= David Lloyd Davies =

Welsh poet and singer (died 1881)

David Lloyd Davies (died 1881) was a Welsh singer and poet. He began composing poetry at an early age, and a number of englyn-style poems composed when he was 16 were published in Yr Amserau (using the pseudonym "Dewi Einion"). He is known to have competed and won prizes at a number of eisteddfodau, and to have won the chair at the Eisteddfod in Bethesda, Caernarfonshire in 1867 (for an awdl on Tywyllwch ("Darkness")). In the 1850s and 60s he conducted a number of choirs in the Llanfachreth, Llwyn Einion, Rhyd-y-main, and Towyn areas of Merioneth, and is known to have composed a few pieces of his own music around the same time.

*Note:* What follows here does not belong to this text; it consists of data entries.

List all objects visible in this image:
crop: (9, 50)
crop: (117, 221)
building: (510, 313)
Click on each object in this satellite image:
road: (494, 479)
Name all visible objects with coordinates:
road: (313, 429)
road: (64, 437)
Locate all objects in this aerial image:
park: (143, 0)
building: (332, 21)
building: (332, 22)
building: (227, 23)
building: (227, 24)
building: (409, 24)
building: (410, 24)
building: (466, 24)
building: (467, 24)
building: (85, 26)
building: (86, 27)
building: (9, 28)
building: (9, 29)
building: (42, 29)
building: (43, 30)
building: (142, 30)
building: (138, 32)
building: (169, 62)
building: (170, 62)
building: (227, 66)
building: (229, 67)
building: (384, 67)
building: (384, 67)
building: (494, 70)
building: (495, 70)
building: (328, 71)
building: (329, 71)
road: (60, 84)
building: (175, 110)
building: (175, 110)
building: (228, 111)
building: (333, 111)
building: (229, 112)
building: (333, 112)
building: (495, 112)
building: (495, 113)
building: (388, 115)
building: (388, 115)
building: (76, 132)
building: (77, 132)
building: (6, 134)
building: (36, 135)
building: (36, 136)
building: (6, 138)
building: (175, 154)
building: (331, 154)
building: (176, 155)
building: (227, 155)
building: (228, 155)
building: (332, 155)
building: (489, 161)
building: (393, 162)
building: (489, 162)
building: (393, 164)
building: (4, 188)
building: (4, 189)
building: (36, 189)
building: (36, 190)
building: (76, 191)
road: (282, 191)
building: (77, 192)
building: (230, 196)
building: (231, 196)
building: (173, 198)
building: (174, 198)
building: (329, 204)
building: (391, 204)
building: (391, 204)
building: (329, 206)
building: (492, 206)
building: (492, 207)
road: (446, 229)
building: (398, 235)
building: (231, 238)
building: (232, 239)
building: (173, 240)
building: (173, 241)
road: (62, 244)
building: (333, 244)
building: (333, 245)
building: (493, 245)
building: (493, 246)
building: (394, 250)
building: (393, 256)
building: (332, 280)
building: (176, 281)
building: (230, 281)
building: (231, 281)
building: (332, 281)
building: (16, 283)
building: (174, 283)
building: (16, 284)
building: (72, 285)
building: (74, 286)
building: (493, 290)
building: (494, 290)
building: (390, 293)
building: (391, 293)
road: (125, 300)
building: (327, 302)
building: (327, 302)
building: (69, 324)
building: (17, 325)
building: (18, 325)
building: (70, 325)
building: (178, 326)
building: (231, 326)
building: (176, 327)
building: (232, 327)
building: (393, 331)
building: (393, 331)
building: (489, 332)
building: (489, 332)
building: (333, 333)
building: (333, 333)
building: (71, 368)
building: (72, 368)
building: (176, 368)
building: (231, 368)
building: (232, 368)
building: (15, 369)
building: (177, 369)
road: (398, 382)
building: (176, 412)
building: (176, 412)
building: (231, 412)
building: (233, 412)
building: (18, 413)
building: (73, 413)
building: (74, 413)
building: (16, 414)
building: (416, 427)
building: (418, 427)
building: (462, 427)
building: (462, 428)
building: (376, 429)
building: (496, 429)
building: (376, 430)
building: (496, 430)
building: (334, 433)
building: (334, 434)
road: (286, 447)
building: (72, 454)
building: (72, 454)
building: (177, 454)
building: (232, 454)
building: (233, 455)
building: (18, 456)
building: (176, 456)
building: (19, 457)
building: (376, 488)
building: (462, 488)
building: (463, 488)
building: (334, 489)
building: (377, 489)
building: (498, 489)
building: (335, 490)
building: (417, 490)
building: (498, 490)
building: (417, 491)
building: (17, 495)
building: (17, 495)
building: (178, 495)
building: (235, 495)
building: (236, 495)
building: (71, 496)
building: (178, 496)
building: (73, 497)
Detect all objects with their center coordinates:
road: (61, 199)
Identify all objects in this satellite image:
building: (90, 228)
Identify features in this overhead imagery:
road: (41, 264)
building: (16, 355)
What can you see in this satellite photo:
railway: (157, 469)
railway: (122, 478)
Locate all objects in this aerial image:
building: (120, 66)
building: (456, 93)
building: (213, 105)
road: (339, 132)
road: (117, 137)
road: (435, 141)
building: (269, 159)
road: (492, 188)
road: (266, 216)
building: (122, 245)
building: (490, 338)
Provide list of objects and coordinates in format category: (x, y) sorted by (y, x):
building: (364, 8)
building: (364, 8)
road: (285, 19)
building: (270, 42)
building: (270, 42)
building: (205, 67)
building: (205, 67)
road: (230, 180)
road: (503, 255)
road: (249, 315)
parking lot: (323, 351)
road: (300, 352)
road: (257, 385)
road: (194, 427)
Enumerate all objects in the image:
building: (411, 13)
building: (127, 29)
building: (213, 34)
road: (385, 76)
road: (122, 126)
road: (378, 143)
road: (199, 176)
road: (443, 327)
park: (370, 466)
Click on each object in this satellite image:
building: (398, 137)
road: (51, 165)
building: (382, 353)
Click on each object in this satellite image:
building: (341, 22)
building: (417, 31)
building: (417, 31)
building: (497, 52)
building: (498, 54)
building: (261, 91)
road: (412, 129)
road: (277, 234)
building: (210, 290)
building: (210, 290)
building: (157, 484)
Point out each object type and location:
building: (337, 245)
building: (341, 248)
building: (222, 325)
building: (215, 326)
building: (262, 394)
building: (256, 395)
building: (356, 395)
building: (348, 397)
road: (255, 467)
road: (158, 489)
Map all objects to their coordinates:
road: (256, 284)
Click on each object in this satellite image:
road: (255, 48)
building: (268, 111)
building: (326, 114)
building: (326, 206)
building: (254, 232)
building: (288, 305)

He later emigrated to the USA, where he continued to compete and win prizes for poems at eisteddfodau, including Kansas (1870), Utica (1875), and Youngstown (1880), and also wrote novels, such as Ceinwen Morgan neu y Rian Dwylliedig (set in Cwm Hirnant, near his birthplace, and published serially in Y Drych (Utica) in 1870).

He died in 1881 at Oak Hill farm in Waterville, Wisconsin, and was buried in the Ottawa cemetery.